▶ _THE INPUT_
□ □ □ □

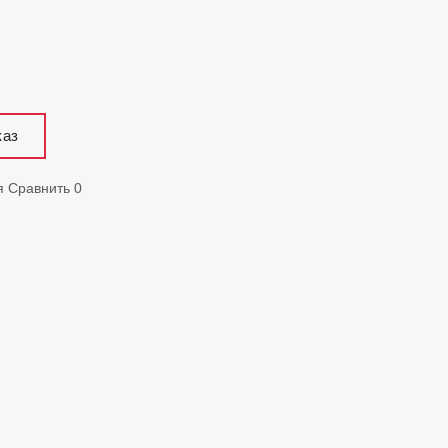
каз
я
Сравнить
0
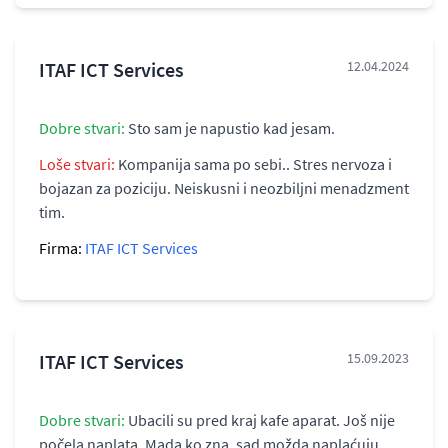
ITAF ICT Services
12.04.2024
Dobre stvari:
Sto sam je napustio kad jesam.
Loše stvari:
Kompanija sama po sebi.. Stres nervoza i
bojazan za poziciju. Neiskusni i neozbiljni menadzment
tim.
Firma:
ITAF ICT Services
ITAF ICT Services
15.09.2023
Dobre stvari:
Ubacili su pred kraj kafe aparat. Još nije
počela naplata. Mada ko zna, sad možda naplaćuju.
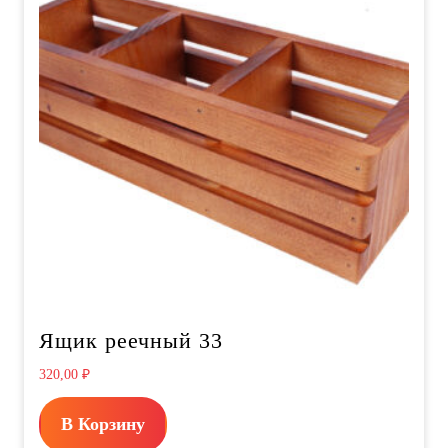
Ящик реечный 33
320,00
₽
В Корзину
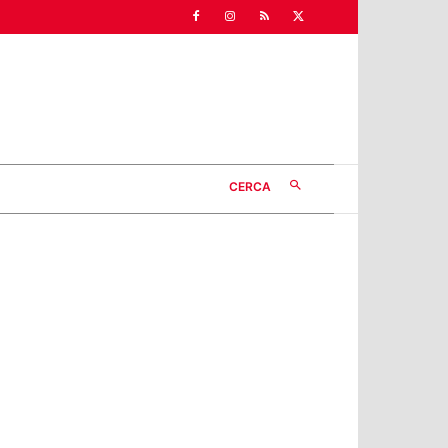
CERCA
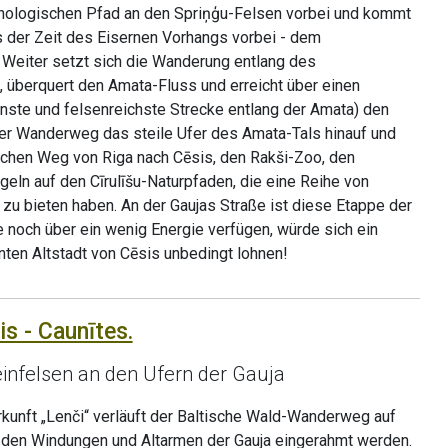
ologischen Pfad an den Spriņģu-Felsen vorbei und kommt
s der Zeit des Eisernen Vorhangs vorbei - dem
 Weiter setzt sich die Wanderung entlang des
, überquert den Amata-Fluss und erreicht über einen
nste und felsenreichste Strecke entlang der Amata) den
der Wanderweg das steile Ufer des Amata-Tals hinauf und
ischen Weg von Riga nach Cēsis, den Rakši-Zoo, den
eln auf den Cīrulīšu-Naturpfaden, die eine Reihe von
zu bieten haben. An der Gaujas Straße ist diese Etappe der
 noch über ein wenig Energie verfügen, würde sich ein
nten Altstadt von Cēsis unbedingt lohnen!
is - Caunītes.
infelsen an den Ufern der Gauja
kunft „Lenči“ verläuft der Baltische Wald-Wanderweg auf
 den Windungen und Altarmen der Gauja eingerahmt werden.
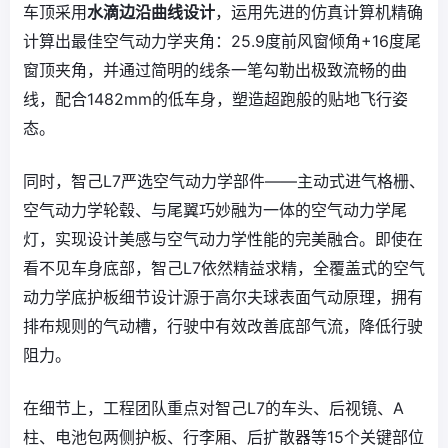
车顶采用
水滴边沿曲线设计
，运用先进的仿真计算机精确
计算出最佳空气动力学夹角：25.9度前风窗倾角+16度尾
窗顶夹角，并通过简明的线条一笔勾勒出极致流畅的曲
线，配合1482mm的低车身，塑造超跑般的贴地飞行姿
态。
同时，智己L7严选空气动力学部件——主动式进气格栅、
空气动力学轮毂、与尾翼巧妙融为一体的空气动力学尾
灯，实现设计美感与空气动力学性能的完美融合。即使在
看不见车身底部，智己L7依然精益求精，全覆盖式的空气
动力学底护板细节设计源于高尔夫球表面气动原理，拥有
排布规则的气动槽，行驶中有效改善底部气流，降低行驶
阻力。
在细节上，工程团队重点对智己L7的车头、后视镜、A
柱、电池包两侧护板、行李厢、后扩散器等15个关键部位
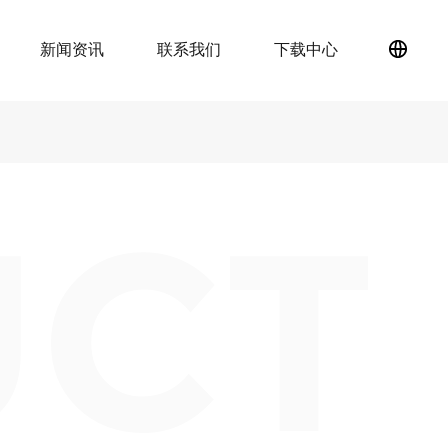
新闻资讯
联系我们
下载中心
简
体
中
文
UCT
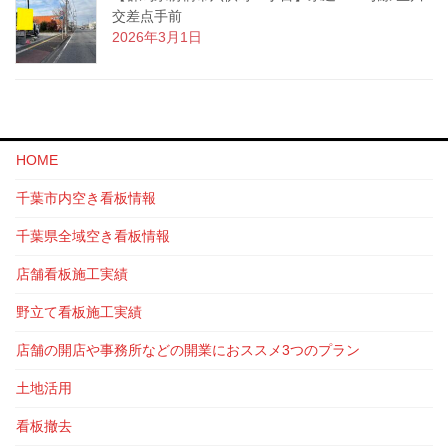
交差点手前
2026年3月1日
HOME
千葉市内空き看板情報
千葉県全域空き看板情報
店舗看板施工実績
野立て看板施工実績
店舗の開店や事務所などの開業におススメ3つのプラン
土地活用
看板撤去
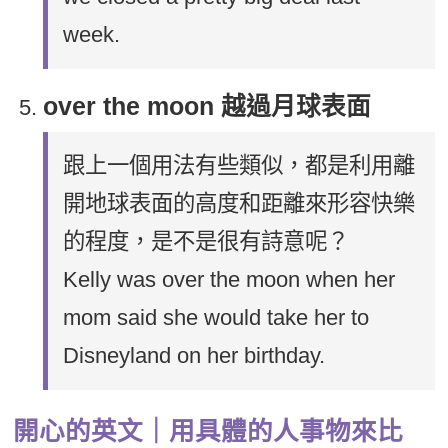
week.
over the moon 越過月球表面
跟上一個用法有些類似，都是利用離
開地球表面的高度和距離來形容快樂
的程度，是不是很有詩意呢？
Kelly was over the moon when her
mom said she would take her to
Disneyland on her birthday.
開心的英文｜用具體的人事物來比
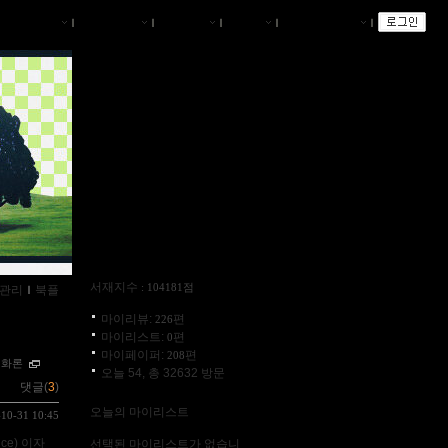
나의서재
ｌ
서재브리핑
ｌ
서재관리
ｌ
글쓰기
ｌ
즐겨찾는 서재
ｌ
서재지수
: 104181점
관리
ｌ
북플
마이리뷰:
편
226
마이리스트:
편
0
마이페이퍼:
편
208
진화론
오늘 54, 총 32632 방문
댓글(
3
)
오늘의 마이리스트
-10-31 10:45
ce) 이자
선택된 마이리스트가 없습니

□ □ □ □

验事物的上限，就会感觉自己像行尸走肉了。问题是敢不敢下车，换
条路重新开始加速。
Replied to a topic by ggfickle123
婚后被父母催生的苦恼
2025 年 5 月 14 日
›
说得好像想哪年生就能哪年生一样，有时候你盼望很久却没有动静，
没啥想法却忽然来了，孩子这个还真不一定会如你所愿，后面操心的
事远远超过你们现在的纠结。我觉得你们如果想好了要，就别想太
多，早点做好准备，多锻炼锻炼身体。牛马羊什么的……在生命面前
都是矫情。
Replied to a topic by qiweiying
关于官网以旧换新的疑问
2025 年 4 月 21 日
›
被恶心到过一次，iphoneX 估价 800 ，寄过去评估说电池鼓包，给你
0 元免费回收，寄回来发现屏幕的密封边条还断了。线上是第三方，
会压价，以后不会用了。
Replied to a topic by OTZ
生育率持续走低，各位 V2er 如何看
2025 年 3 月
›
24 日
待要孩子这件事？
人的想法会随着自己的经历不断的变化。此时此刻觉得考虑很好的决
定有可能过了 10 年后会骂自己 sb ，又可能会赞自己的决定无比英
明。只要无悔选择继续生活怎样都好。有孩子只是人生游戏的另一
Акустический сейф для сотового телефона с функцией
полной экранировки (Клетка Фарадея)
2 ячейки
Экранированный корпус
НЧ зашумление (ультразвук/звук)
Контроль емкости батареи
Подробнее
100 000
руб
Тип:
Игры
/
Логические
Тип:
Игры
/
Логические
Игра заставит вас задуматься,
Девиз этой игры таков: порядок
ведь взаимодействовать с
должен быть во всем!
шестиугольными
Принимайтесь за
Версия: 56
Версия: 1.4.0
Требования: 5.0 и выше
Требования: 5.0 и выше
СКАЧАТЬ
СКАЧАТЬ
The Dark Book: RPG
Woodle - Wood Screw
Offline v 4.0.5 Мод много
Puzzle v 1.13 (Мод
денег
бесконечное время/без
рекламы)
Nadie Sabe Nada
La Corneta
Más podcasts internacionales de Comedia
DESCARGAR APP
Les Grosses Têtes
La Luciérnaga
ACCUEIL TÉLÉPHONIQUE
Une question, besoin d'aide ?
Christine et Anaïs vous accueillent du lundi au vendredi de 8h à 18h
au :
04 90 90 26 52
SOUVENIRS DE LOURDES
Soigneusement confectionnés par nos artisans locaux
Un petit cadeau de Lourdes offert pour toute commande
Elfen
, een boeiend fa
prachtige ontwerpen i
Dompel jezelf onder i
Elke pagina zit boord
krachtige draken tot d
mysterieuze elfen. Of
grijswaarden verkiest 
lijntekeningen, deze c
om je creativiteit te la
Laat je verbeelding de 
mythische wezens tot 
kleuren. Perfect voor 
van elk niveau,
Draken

□ □ □ □

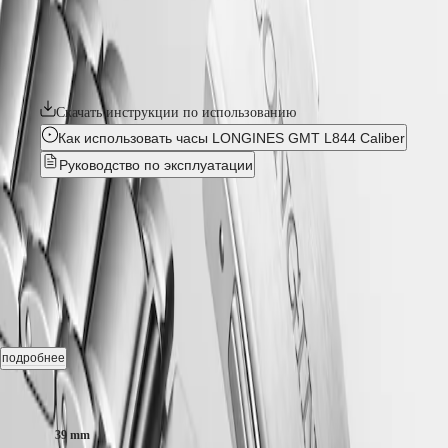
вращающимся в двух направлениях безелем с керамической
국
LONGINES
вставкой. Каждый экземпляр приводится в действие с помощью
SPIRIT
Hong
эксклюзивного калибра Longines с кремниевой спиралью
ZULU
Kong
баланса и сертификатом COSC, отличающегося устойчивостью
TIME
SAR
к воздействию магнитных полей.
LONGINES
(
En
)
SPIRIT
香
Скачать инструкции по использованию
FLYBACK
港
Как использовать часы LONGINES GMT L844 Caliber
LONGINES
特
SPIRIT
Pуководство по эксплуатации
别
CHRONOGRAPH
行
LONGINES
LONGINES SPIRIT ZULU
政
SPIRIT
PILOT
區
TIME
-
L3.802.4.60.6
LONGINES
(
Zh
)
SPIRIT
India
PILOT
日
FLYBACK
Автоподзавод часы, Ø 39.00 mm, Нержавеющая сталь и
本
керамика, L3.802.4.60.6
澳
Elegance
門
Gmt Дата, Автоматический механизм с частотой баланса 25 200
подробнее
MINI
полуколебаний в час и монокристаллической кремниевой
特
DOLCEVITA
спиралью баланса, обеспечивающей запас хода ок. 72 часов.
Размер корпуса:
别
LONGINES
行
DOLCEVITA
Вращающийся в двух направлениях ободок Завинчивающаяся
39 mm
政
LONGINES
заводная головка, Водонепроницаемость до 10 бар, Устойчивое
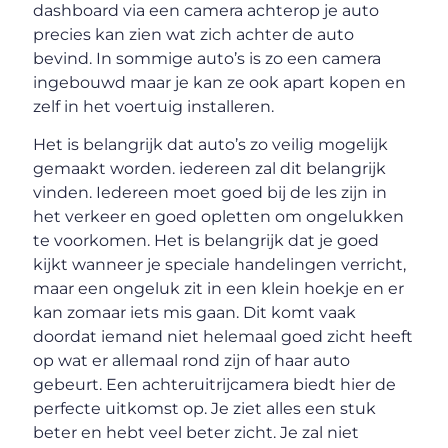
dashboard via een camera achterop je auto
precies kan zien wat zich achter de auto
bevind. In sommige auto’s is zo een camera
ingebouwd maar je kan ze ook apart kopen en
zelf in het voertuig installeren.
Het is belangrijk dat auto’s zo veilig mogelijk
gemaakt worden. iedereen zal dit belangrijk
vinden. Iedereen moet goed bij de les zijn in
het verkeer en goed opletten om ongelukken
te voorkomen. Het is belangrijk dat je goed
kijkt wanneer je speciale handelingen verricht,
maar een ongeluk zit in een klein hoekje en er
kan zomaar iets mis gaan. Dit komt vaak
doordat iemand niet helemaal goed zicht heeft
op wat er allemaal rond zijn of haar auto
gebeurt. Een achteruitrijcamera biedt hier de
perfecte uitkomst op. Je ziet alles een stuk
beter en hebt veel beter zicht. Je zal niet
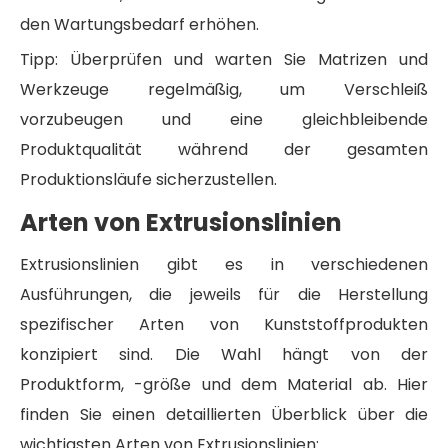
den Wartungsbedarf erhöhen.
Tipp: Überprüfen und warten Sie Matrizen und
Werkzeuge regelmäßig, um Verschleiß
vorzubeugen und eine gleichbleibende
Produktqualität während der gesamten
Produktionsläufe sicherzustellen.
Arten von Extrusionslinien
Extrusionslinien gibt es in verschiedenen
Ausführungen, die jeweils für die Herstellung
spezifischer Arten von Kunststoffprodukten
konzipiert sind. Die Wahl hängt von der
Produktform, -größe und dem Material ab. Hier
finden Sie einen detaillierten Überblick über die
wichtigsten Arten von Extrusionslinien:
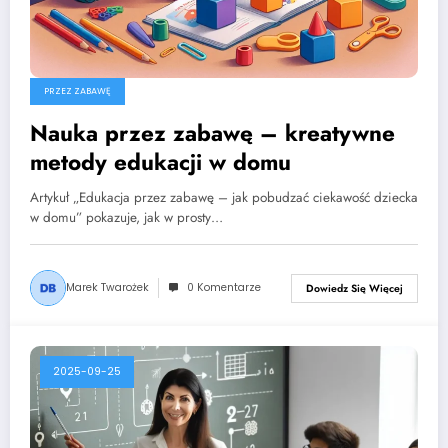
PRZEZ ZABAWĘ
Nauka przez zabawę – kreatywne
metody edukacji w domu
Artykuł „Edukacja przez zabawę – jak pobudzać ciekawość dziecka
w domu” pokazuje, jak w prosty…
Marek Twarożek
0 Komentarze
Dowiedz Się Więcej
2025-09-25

□ □ □ □

▶ _REQUIREMENT_
In the listing above, count every line that contains the word "goed" and give the number with no comment.

▶ _ANSWER AREA_
4